Brano proposto:
§ §

In pieno negoziato con il Fondo monetario internazionale, chiamato d'urgenza al capezzale di uno Stato ormai in bancarotta, il direttore generale del ministero delle Finanze, Alain Bifani, s'è dimesso per "non essere complice di un governo assente".

Secondo l'economista Cyrille Rizk, presidente del think tank Kulluna Irada (Siamo pieni di volontà) i libanesi sono come a bordo di un aereo che sta precipitando con ai comandi piloti che non muovono un dito per raddrizzare la rotta: "I piloti sono ovviamente i nostri politici che hanno rinunciato a risolvere una crisi che si sta rivelando apocalittica".

A Beirut, dai grattacieli ai grandi alberghi sul lungomare e dalle boutique di lusso al parco macchine composto essenzialmente da suv di grossa cilindrata, i segni esteriori di ricchezza mascherano una realtà che spaventa. "Il benessere collettivo di cui ha beneficiato gran parte della popolazione è stato concesso da una politica monetaria consapevole che, prima o poi, saremmo arrivati a questo disastro. Le perdite massicce nei bilanci delle banche, equivalenti a due volte la ricchezza del Paese, sono state sempre tenute nascoste e nessuno ha reagito perché il costo di una sanatoria sarebbe stato troppo elevato", dice ancora la Rizk. Due giorni fa, un dollaro si scambiava a 9000 lire libanesi, quando negli ultimi 25 anni ne bastavano 1500.

Con il risultato che in un Paese che conta 6 milioni di abitanti, 800 mila dei quali funzionari statali, e dove tutto o quasi è importato, i prezzi continuano a crescere in modo esponenziale, con una contrazione del sistema economico s'è già tradotta nella chiusura di un quinto delle imprese e in una disoccupazione al 30%. Eppure, promettendo tassi d'interesse del 13%, le banche erano tradizionalmente la cassaforte in cui l'importante diaspora libanese inviava le sue rimesse.

"Oggi, invece, il mio potere di acquisto s'è dimezzato e i miei conti sono bloccati: posso ritirare soltanto 2000 dollari al mese in lire libanesi al tasso che decide la banca", dice Edward Khalaf, assicuratore di 63 anni. Intanto, nelle farmacie c'è chi per paura d'improvvise penurie di farmaci fa scorte per il futuro e, pochi giorni fa, la notizia che avrebbe scarseggiato la farina ha spinto i libanesi a creare lunghe file davanti ai forni, proprio come accadeva durante la guerra civile.

§ §

Compito da svolgere: Elenca tutti i segni esteriori di ricchezza a Beirut citati nel brano sulla crisi in Libano.

Materiale fornito:
§ §

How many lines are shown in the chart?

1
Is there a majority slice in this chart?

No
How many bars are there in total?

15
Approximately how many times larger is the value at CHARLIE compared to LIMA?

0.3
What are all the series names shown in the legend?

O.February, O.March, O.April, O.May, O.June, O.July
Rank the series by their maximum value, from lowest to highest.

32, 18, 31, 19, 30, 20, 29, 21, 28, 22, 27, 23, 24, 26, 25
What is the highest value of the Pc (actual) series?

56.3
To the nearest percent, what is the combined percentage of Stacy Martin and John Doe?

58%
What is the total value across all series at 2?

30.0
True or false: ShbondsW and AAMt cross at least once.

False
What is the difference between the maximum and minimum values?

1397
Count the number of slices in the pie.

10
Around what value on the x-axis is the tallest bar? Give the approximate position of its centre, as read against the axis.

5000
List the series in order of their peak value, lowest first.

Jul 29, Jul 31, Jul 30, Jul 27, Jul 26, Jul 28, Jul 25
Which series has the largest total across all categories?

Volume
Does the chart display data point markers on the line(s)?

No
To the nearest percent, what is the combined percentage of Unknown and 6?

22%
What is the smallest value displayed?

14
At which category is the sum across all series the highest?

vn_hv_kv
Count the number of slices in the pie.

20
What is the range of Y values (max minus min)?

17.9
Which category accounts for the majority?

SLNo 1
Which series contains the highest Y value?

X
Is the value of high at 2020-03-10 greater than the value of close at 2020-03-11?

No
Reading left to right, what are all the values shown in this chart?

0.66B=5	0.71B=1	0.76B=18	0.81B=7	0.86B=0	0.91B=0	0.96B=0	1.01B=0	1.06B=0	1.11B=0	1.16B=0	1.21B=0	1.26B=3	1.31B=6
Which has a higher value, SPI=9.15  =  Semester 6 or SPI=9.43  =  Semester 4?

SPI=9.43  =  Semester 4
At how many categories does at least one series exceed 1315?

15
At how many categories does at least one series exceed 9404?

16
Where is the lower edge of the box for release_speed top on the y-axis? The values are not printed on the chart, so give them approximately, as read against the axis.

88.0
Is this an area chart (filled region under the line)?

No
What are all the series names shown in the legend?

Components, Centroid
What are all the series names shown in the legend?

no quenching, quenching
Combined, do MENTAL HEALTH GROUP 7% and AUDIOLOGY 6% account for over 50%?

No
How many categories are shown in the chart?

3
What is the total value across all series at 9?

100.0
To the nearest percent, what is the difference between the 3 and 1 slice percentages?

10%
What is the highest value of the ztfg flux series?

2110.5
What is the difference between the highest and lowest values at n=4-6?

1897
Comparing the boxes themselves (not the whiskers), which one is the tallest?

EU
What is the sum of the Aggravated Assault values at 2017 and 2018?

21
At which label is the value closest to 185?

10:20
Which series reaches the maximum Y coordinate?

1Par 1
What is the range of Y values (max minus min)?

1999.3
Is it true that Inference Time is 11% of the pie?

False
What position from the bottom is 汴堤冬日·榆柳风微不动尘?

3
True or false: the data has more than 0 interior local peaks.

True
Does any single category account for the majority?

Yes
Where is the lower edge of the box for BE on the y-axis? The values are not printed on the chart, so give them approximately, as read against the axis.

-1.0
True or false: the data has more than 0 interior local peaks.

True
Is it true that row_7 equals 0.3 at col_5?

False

§ §

Risposta all'esercizio: I grattacieli, i grandi alberghi sul lungomare, le boutique di lusso e il parco macchine composto essenzialmente da suv di grossa cilindrata.